According to Duckett, there are many aspects to think about when it comes to preparing for this type of event, such as determining the activities, finding volunteers and coordinating local artists to display and sell their work.
The organization must plan to accommodate about 250 to 500 people throughout the day, but Duckett expects even more guests to attend this year.
The event can hopefully take place annually to continue the river’s restoration project. Besides educating locals about how to get proactive to protect their river, the project also focuses on restorative tasks. For example, the group works to prevent dredging certain parts of the riverbed where creosote coats the river bottom, giving fish cancer.
“It’s a combination of restoration and education,” Duckett said. “We need both to clean it up.”

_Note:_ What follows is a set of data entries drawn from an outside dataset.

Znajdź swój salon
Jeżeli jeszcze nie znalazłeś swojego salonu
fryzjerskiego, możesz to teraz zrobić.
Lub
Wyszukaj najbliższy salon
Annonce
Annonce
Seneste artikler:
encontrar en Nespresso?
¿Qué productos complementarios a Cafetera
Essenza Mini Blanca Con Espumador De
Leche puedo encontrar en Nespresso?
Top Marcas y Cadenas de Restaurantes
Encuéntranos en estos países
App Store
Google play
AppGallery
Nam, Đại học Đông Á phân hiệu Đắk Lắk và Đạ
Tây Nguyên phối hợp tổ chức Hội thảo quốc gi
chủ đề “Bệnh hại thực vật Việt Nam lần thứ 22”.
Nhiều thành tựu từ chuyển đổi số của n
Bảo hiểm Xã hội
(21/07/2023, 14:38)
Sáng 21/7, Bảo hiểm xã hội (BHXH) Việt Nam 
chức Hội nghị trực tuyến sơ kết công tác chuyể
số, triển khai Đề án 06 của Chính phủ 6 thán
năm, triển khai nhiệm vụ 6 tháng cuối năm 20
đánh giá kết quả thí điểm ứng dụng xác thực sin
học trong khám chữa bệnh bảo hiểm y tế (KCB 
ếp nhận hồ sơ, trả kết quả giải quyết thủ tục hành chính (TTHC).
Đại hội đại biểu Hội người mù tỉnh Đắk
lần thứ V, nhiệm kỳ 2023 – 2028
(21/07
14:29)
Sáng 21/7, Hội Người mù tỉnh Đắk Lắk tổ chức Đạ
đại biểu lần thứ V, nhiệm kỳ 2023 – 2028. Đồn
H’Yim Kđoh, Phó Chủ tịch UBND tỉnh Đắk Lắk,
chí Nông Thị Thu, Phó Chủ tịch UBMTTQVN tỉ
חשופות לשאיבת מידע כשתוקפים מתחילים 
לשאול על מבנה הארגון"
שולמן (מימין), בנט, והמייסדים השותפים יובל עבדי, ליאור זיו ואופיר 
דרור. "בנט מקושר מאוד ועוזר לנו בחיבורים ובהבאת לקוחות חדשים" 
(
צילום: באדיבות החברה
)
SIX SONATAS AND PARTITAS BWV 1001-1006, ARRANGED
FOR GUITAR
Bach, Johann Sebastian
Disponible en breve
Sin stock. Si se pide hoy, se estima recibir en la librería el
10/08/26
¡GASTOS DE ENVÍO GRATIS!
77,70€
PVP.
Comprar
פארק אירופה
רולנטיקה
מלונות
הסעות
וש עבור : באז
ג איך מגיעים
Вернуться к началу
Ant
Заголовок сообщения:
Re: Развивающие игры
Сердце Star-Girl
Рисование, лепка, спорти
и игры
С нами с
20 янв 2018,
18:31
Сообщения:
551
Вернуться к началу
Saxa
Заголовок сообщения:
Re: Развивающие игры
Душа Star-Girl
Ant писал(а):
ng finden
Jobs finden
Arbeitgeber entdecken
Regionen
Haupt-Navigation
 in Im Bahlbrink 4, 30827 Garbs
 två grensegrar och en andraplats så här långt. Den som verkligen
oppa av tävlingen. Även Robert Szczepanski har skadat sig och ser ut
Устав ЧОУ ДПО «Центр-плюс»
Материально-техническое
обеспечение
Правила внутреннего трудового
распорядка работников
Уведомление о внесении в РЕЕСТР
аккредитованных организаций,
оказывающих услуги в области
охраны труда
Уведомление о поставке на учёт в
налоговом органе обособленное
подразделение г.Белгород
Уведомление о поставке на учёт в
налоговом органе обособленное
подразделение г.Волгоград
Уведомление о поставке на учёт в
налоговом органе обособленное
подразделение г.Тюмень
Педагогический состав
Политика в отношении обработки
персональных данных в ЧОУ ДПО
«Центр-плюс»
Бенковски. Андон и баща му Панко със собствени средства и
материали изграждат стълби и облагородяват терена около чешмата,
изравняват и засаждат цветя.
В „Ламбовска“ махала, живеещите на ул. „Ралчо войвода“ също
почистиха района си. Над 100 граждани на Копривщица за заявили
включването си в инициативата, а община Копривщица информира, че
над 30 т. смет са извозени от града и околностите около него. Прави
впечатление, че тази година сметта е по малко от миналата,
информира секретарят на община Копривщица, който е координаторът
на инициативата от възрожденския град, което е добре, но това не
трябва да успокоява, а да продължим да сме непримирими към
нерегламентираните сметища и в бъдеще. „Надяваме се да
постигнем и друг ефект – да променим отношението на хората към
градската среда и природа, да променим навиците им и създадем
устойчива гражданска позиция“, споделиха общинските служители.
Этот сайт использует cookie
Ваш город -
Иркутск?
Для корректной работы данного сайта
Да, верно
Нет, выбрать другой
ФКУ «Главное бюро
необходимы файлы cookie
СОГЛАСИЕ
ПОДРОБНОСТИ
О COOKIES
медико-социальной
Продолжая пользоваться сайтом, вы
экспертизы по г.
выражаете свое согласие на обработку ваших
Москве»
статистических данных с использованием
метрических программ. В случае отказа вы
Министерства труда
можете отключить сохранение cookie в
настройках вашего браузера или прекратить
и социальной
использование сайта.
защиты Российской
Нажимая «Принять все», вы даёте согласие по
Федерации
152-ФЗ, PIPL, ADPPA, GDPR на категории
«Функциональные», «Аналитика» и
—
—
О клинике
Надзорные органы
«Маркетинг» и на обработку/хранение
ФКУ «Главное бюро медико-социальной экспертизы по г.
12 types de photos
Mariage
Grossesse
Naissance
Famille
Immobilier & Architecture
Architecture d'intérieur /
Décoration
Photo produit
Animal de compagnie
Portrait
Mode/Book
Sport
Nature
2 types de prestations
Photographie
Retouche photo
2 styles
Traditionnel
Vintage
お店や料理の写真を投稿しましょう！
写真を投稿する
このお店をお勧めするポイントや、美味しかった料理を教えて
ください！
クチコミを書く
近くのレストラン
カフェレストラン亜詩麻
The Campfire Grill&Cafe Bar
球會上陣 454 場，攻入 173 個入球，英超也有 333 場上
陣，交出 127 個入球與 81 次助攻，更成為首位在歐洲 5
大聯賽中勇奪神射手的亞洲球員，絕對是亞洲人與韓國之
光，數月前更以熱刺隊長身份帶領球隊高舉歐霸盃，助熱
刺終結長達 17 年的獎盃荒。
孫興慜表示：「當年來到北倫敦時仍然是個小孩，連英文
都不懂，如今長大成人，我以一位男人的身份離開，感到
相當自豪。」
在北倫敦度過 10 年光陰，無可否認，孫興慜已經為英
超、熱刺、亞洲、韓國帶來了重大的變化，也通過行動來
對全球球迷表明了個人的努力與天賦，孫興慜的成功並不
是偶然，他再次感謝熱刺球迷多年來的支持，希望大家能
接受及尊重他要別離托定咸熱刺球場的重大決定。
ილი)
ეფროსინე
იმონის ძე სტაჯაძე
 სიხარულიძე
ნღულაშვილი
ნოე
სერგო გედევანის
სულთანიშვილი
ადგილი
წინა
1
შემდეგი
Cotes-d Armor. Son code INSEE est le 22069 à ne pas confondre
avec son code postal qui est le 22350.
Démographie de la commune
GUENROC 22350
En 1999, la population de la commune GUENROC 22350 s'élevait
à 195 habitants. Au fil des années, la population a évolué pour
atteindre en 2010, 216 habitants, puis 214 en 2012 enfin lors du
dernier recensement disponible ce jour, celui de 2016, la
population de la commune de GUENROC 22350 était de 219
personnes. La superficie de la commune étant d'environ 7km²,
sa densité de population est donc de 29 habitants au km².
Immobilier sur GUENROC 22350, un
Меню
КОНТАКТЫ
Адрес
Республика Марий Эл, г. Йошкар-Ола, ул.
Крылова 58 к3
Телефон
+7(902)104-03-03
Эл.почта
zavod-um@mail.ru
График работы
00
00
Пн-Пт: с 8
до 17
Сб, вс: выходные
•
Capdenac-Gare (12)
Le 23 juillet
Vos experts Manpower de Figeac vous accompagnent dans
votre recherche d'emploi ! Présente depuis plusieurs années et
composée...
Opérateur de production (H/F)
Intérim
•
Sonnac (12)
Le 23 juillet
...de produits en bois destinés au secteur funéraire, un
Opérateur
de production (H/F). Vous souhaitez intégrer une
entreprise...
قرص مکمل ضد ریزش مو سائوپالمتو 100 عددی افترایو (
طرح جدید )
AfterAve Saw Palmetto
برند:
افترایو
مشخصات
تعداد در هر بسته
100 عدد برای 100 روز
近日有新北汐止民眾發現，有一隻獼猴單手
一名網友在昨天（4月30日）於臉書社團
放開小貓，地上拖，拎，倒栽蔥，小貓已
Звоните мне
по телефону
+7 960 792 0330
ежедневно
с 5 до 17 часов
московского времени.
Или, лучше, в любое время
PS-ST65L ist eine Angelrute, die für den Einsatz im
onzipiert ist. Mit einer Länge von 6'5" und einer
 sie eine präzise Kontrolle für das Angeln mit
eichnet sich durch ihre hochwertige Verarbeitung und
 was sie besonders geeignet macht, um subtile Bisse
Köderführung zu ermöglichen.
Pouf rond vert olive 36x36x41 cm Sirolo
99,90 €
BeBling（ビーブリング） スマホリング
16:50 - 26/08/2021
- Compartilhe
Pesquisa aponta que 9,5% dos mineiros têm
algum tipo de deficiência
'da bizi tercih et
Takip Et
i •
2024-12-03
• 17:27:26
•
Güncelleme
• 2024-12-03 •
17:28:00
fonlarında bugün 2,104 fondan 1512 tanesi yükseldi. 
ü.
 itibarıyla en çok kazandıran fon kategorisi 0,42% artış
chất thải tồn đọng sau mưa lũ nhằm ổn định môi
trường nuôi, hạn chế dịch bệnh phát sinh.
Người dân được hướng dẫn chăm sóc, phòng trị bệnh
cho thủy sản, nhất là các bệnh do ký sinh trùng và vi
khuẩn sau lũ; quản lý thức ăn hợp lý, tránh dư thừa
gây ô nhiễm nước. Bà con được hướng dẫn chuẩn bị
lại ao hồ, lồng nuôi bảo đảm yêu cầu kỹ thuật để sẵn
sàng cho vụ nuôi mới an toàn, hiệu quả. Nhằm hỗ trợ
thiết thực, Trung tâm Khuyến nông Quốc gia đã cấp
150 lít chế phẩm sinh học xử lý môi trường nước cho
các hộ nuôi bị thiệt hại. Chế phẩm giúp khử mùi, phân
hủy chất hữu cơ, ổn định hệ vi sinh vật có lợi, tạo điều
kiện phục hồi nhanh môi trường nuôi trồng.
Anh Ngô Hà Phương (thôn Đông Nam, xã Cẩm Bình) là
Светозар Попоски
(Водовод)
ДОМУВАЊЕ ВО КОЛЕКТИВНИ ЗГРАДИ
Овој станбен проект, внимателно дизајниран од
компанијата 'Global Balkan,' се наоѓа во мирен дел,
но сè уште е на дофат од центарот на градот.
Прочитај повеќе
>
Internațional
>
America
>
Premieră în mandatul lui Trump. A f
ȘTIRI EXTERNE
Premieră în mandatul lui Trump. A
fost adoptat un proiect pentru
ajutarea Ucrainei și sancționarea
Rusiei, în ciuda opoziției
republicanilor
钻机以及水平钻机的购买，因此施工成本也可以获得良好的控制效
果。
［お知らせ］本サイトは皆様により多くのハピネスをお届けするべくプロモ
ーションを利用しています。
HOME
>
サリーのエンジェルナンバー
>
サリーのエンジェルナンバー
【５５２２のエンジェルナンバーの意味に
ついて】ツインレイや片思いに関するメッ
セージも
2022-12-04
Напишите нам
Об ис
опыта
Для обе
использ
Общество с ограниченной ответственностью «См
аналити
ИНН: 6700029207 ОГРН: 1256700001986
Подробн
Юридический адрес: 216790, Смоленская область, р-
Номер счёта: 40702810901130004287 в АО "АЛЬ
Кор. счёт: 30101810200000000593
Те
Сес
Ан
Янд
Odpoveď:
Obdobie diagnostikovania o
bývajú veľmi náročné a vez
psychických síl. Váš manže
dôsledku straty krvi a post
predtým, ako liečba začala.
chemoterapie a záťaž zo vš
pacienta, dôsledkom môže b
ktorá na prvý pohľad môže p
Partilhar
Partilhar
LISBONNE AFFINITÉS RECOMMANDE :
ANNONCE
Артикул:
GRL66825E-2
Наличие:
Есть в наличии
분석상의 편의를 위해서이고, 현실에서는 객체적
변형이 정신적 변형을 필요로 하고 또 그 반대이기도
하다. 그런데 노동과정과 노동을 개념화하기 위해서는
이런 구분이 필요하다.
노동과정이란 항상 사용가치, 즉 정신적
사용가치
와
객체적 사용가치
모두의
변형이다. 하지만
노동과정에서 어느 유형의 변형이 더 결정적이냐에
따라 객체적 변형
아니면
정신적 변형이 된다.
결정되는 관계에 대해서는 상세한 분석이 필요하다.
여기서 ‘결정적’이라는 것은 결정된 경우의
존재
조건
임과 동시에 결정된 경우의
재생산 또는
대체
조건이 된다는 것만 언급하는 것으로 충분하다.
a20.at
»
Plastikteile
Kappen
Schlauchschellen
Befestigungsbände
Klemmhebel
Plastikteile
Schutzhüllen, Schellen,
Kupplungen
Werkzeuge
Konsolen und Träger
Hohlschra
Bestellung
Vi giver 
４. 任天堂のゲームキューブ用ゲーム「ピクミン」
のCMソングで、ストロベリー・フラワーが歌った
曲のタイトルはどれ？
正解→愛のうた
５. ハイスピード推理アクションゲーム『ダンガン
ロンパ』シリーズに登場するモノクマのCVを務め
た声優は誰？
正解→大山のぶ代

Although Blacksburg does not directly affect the Lafayette River, it still has rivers that need to be maintained and protected. Duckett emphasized there are plenty of ways for college students to do their part.
“Certainly clean up after your pet — even if you have a big yard at your frat house or whatever,” Duckett said.
Duckett listed several other ways to decrease harmful impacts on the river.
Duckett encourages people to never dump pipe-clogging grease down the drain because it leads to overflowing sewer drains, which is detrimental to river waters.
“A good rule of thumb is to make sure that only rain goes down the drain,” Duckett said.
Duckett also explained that tweaking vehicle inspections can also limit the effects on the rivers.
“Don’t put motor oil down the drain when you change your oil. Don’t wash your car on your lawn — take it somewhere, like an actual car facility, where they recycle the water,” Duckett said.
Although there are many activities to avoid, Duckett emphasized how carpooling is a great way to help the rivers. Carpooling will reduce the amount of car exhaust that ends up in residue on the streets. Reducing residue is important because it washes into the drains when it rains and ends up in rivers.
Those interested in learning more about the restoration project can go to Riverfest in the Norfolk area for a free, educational day.